### QUOTED TEXT
Stages of Auto DevOps

The following sections describe the stages of Auto DevOps. Read them carefully to understand how each one works.

Auto Build

Auto Build creates a build of the application using an existing Dockerfile or Heroku buildpacks.

Either way, the resulting Docker image is automatically pushed to the Container Registry and tagged with the commit SHA or tag.

Auto Build using a Dockerfile

If a project's repository contains a Dockerfile at its root, Auto Build will use docker build to create a Docker image.

If you are also using Auto Review Apps and Auto Deploy and choose to provide your own Dockerfile, make sure you expose your application to port 5000 as this is the port assumed by the default Helm chart. Alternatively you can override the default values by customizing the Auto Deploy Helm chart

Auto Build using Heroku buildpacks

Auto Build builds an application using a project's Dockerfile if present, or otherwise it will use Herokuish and Heroku buildpacks to automatically detect and build the application into a Docker image.

Each buildpack requires certain files to be in your project's repository for Auto Build to successfully build your application. For example, the following files are required at the root of your application's repository, depending on the language:

  • A Pipfile or requirements.txt file for Python projects.
  • A Gemfile or Gemfile.lock file for Ruby projects.

For the requirements of other languages and frameworks, read the buildpacks docs.

### JOB 1
Transcribe the whole Auto DevOps text exactly, with every line unchanged.
The Auto DevOps text and the listing come from unrelated sources.

### SOURCE RECORDS

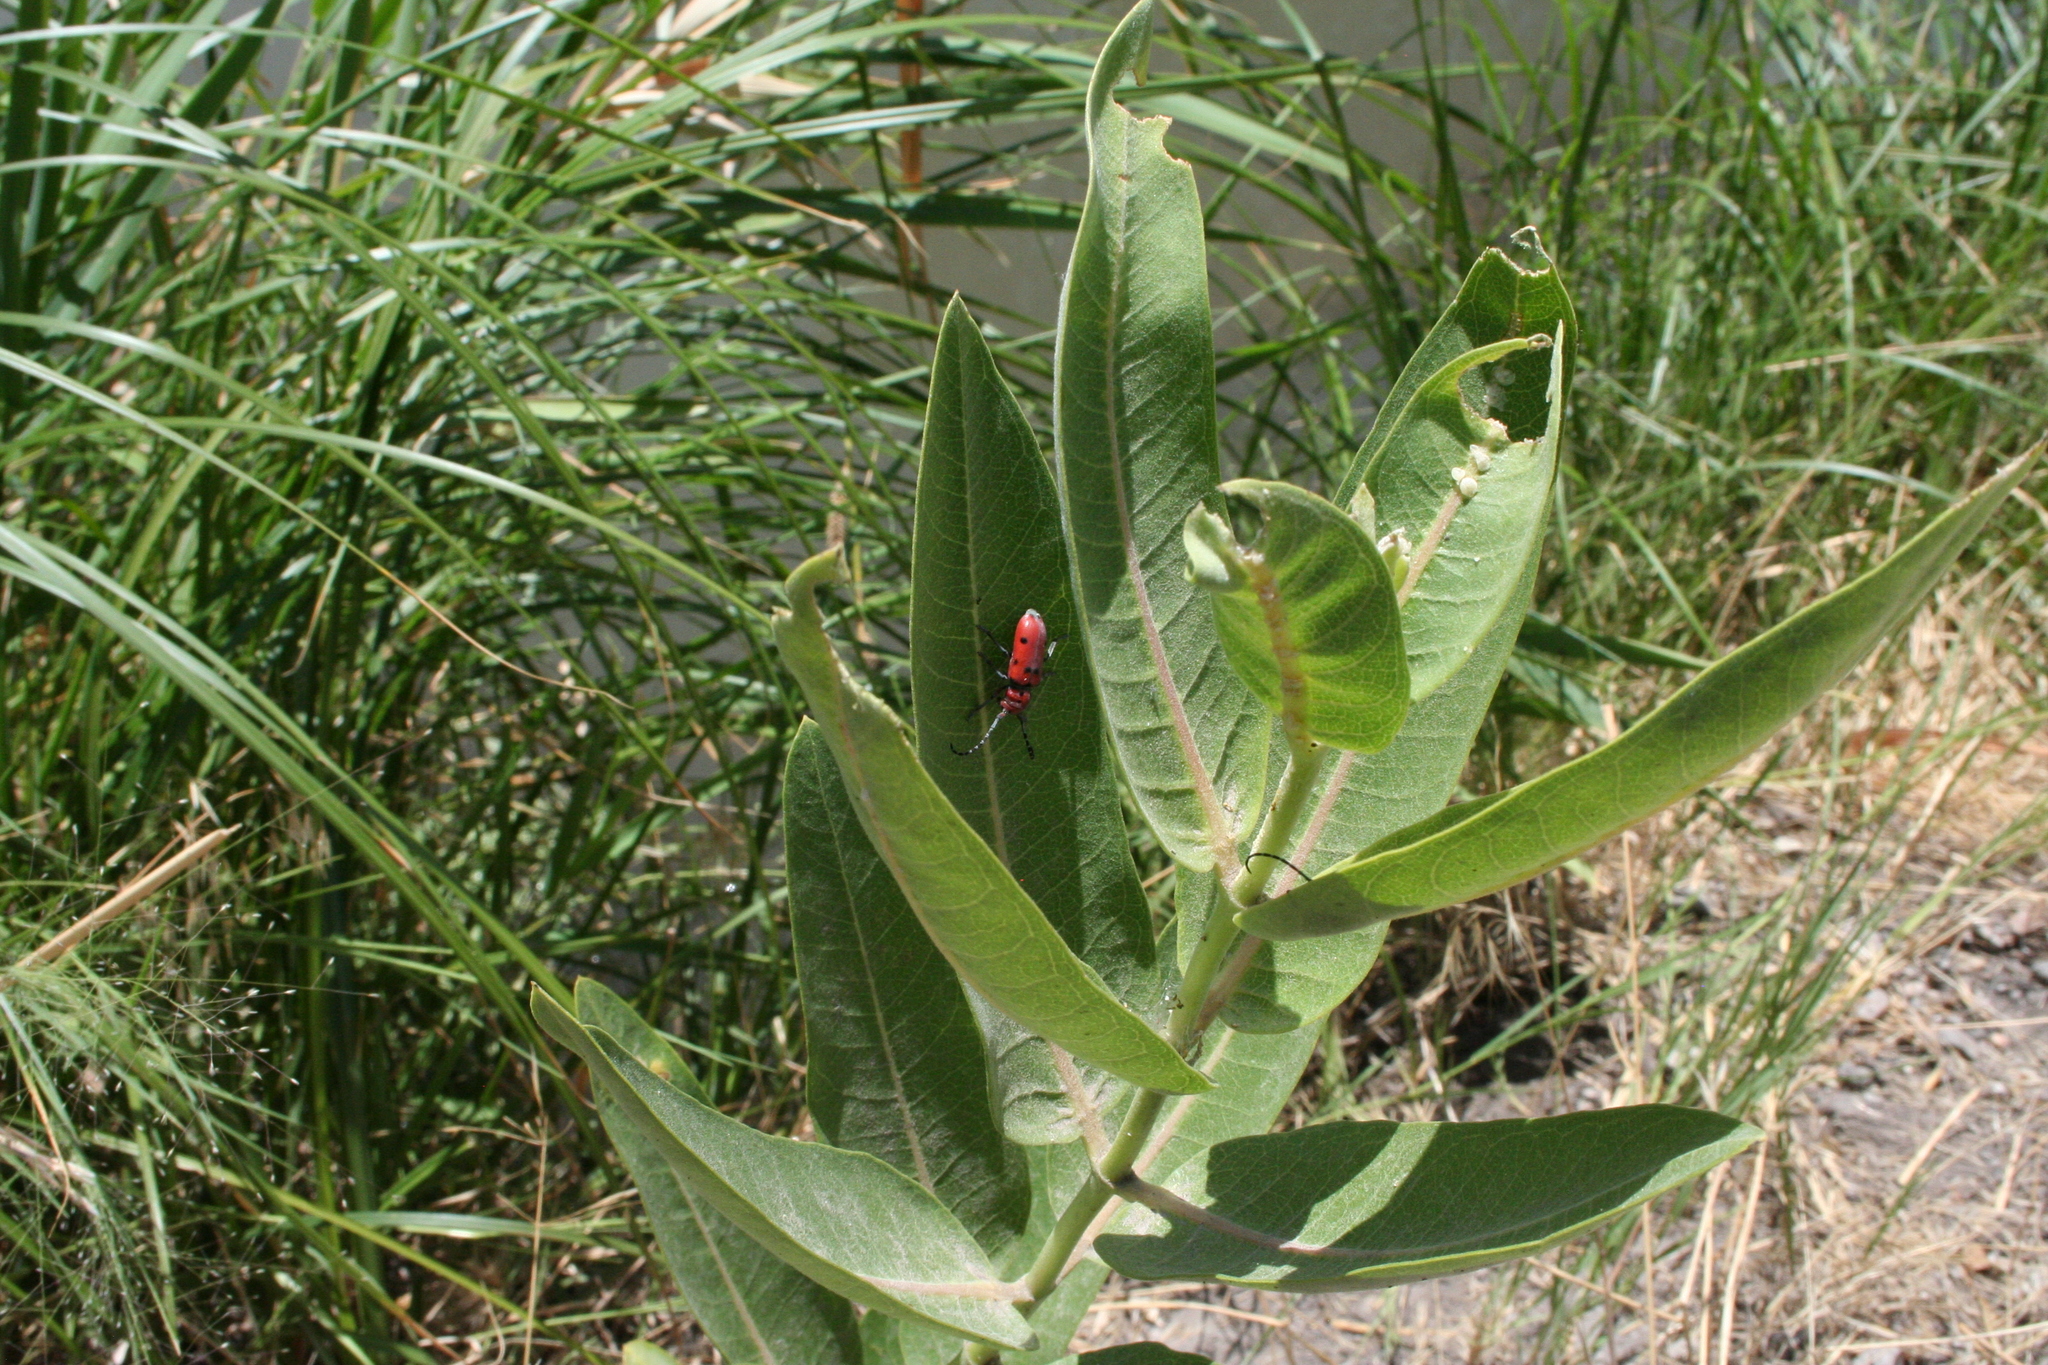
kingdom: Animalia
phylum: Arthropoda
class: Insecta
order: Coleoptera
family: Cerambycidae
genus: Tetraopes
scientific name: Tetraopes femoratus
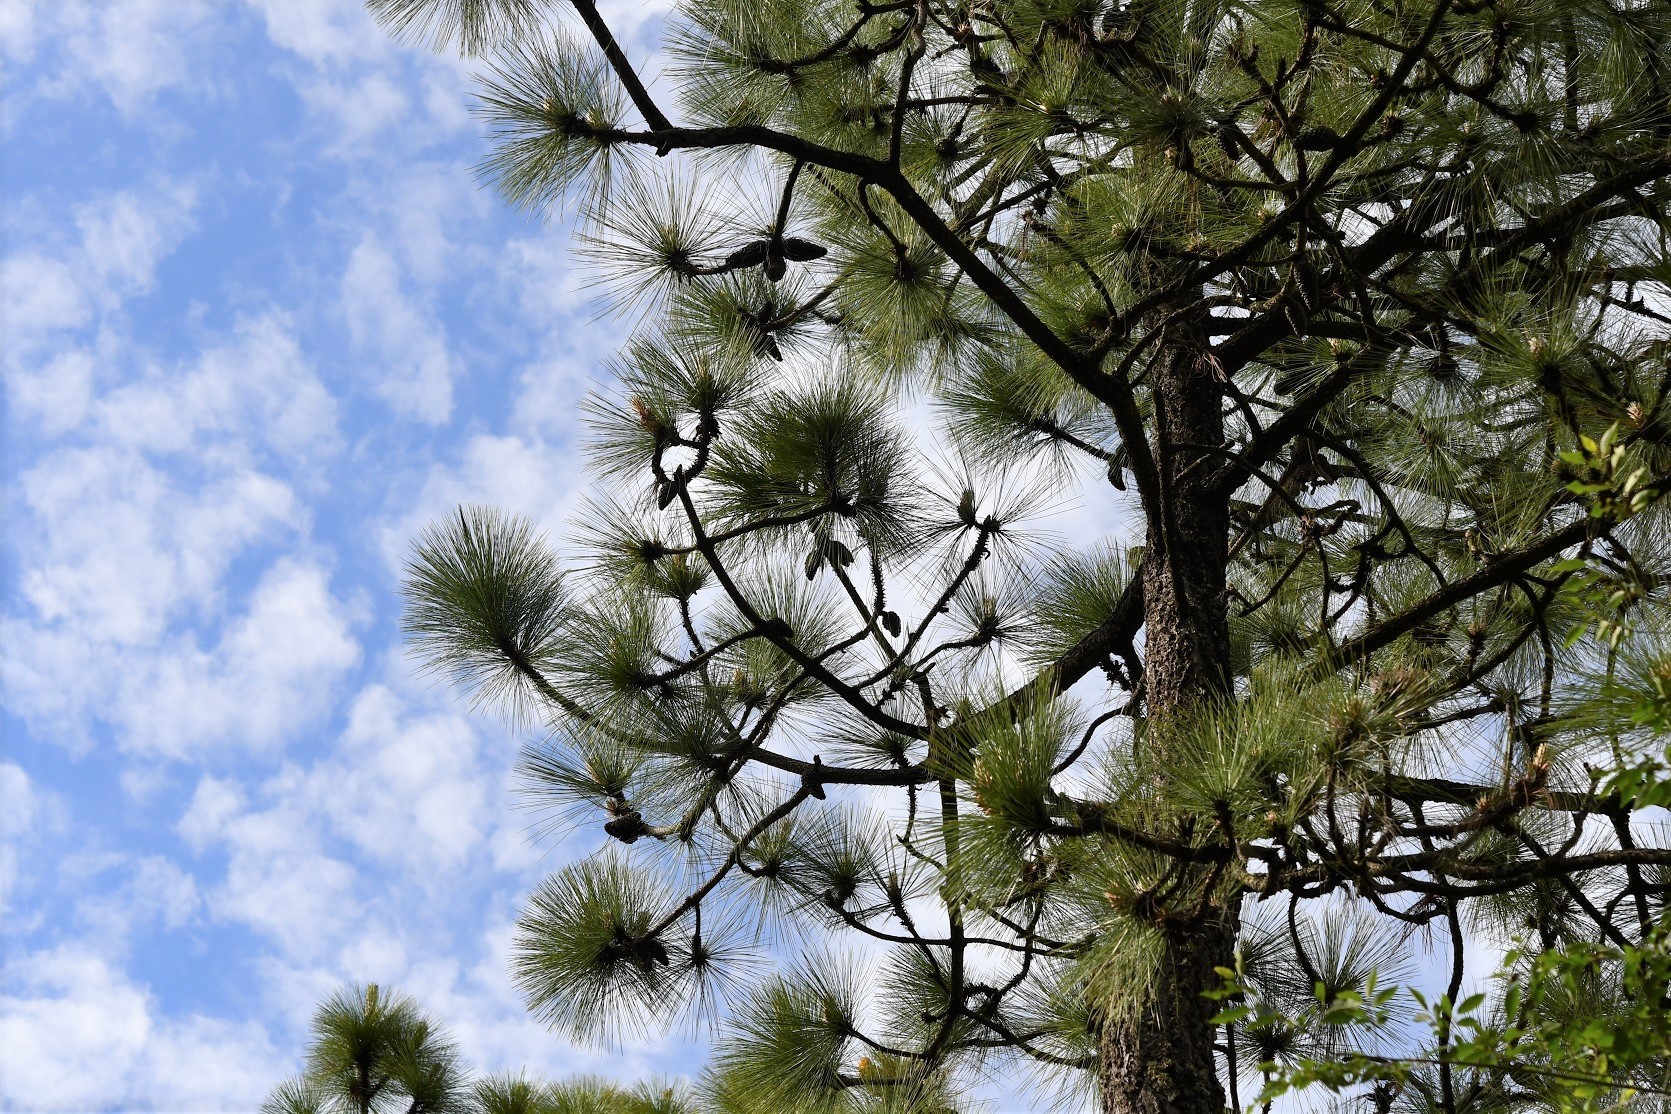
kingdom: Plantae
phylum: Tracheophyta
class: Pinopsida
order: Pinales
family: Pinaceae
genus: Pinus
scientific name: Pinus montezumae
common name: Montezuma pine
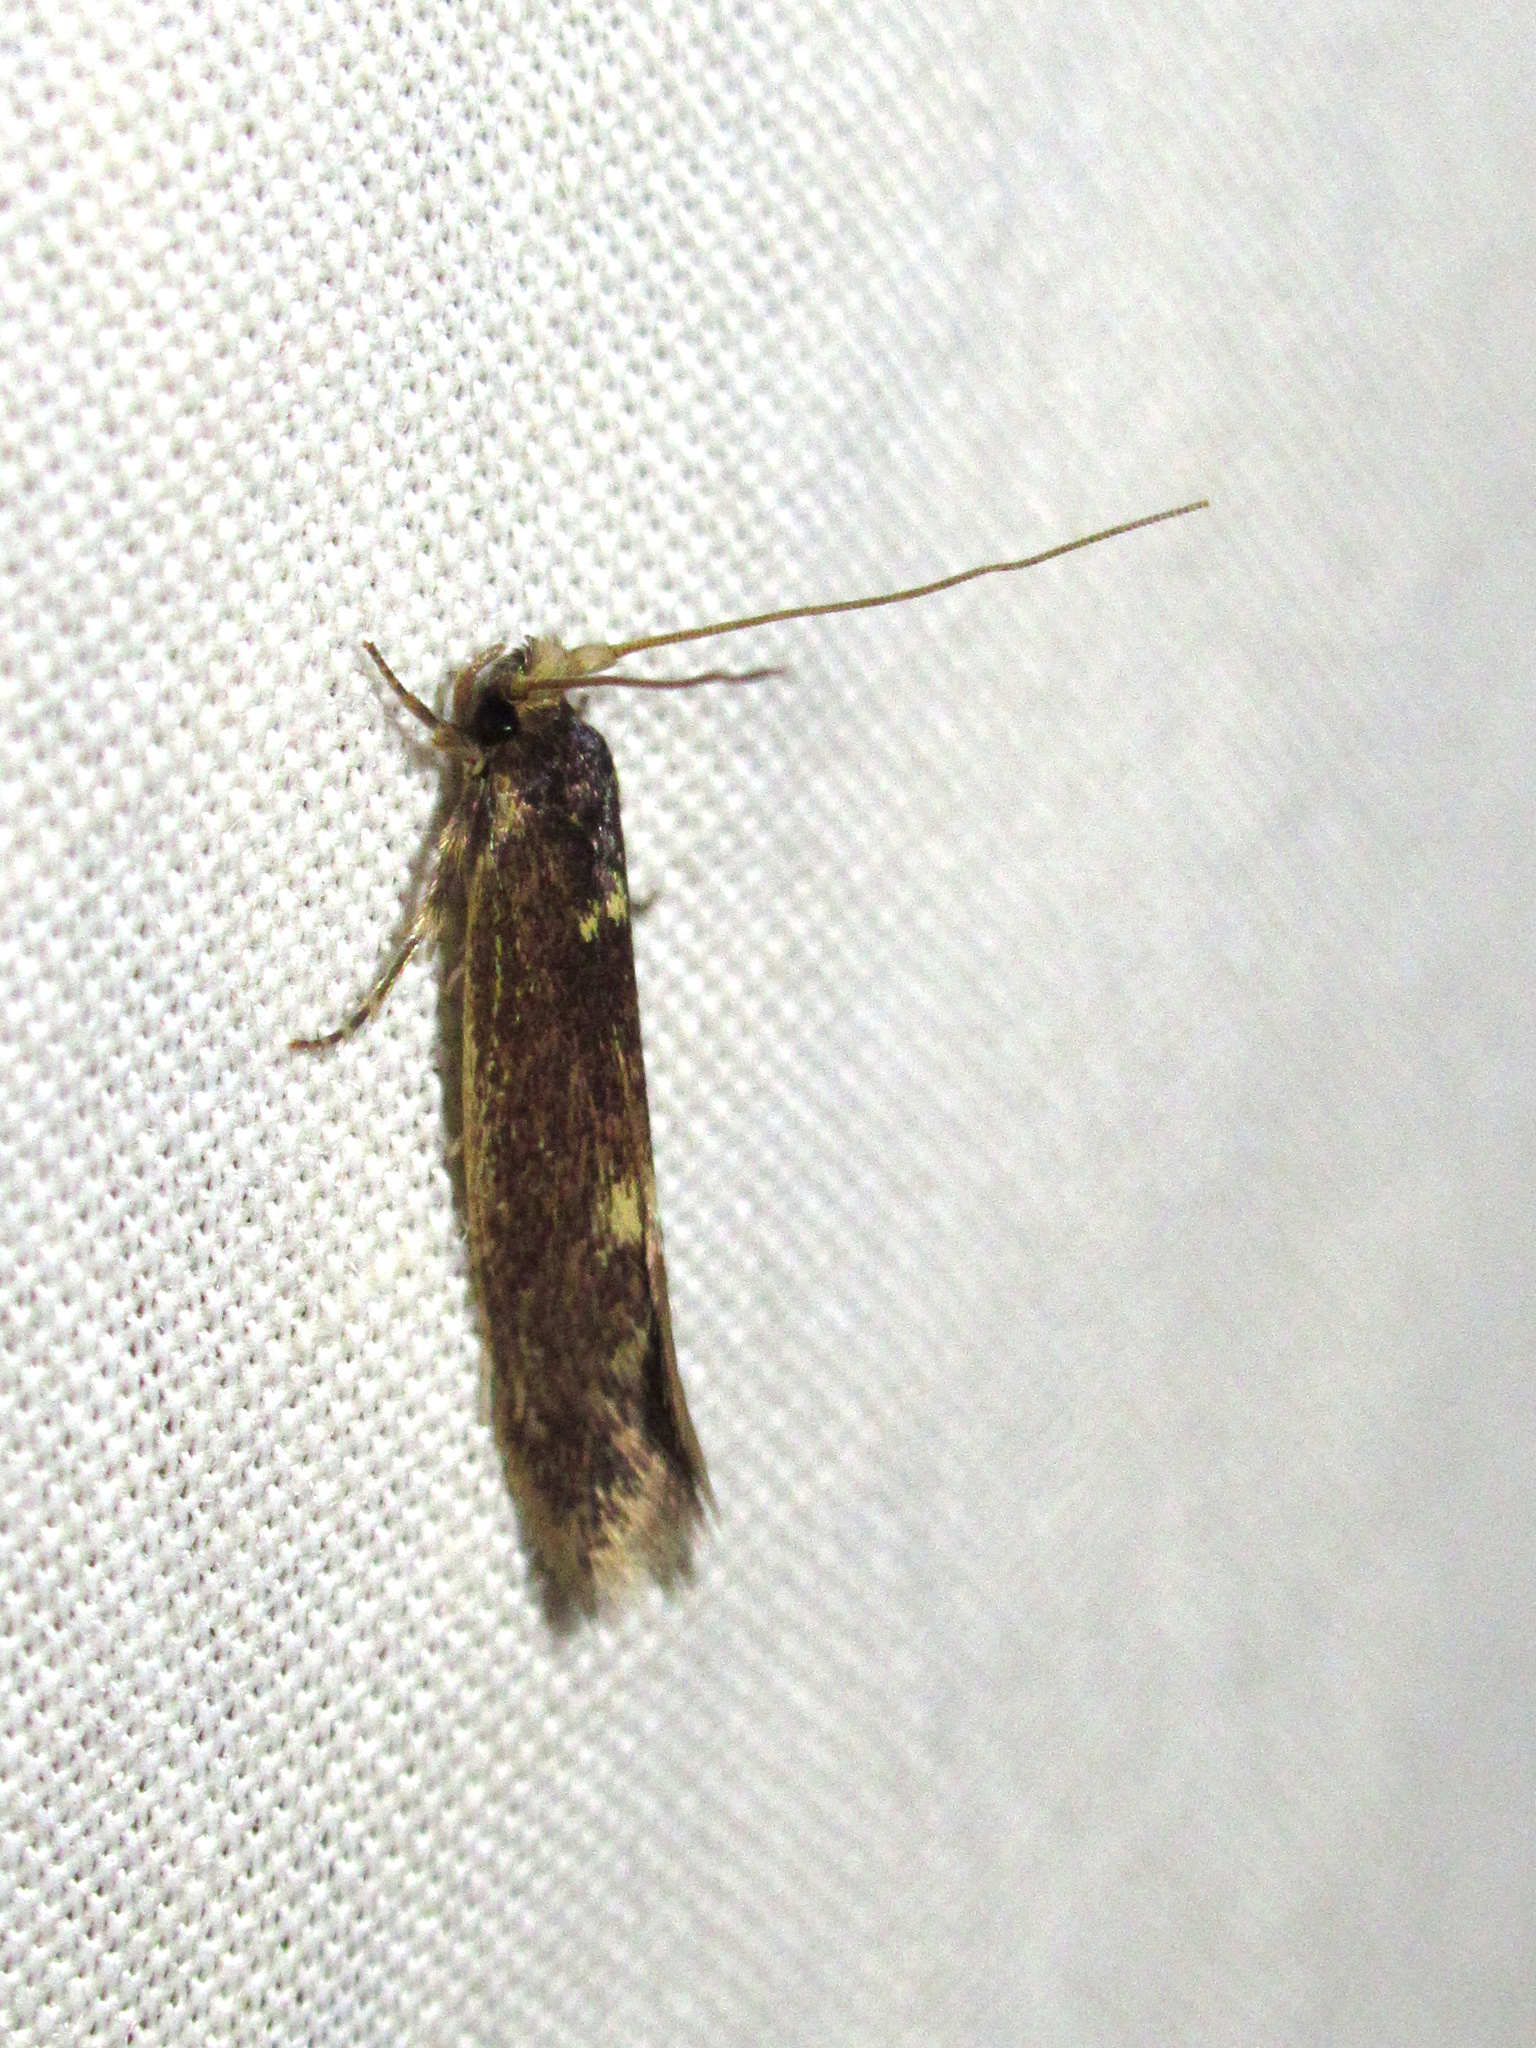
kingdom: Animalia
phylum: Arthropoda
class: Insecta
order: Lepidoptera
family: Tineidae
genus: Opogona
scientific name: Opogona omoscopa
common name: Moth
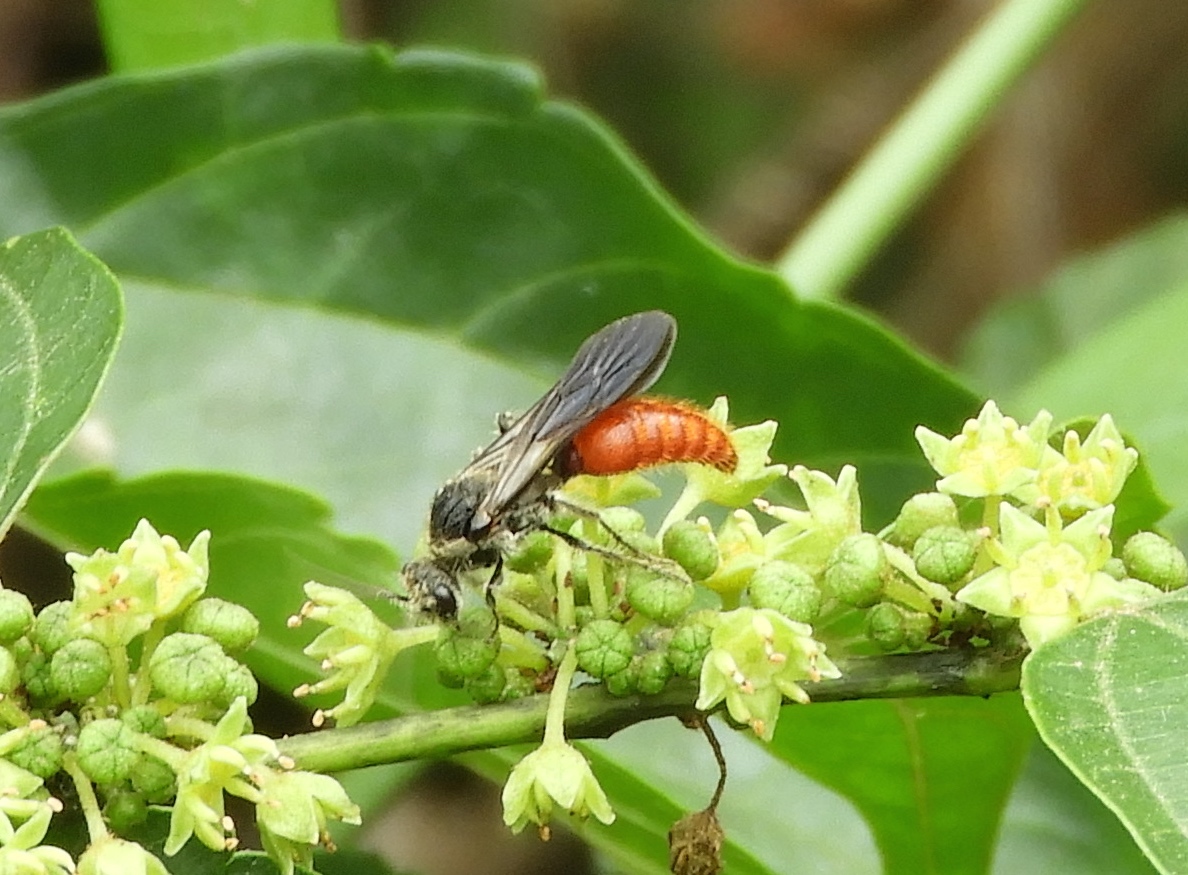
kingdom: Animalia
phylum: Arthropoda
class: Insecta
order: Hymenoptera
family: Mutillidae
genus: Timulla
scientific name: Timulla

### JOB 2
Please restate every line of the listing of living things word for word, leaving the pictures out.

### CORRECT RESPONSE 1
Stages of Auto DevOps

The following sections describe the stages of Auto DevOps. Read them carefully to understand how each one works.

Auto Build

Auto Build creates a build of the application using an existing Dockerfile or Heroku buildpacks.

Either way, the resulting Docker image is automatically pushed to the Container Registry and tagged with the commit SHA or tag.

Auto Build using a Dockerfile

If a project's repository contains a Dockerfile at its root, Auto Build will use docker build to create a Docker image.

If you are also using Auto Review Apps and Auto Deploy and choose to provide your own Dockerfile, make sure you expose your application to port 5000 as this is the port assumed by the default Helm chart. Alternatively you can override the default values by customizing the Auto Deploy Helm chart

Auto Build using Heroku buildpacks

Auto Build builds an application using a project's Dockerfile if present, or otherwise it will use Herokuish and Heroku buildpacks to automatically detect and build the application into a Docker image.

Each buildpack requires certain files to be in your project's repository for Auto Build to successfully build your application. For example, the following files are required at the root of your application's repository, depending on the language:

  • A Pipfile or requirements.txt file for Python projects.
  • A Gemfile or Gemfile.lock file for Ruby projects.

For the requirements of other languages and frameworks, read the buildpacks docs.

### CORRECT RESPONSE 2
kingdom: Animalia
phylum: Arthropoda
class: Insecta
order: Coleoptera
family: Cerambycidae
genus: Tetraopes
scientific name: Tetraopes femoratus
kingdom: Plantae
phylum: Tracheophyta
class: Pinopsida
order: Pinales
family: Pinaceae
genus: Pinus
scientific name: Pinus montezumae
common name: Montezuma pine
kingdom: Animalia
phylum: Arthropoda
class: Insecta
order: Lepidoptera
family: Tineidae
genus: Opogona
scientific name: Opogona omoscopa
common name: Moth
kingdom: Animalia
phylum: Arthropoda
class: Insecta
order: Hymenoptera
family: Mutillidae
genus: Timulla
scientific name: Timulla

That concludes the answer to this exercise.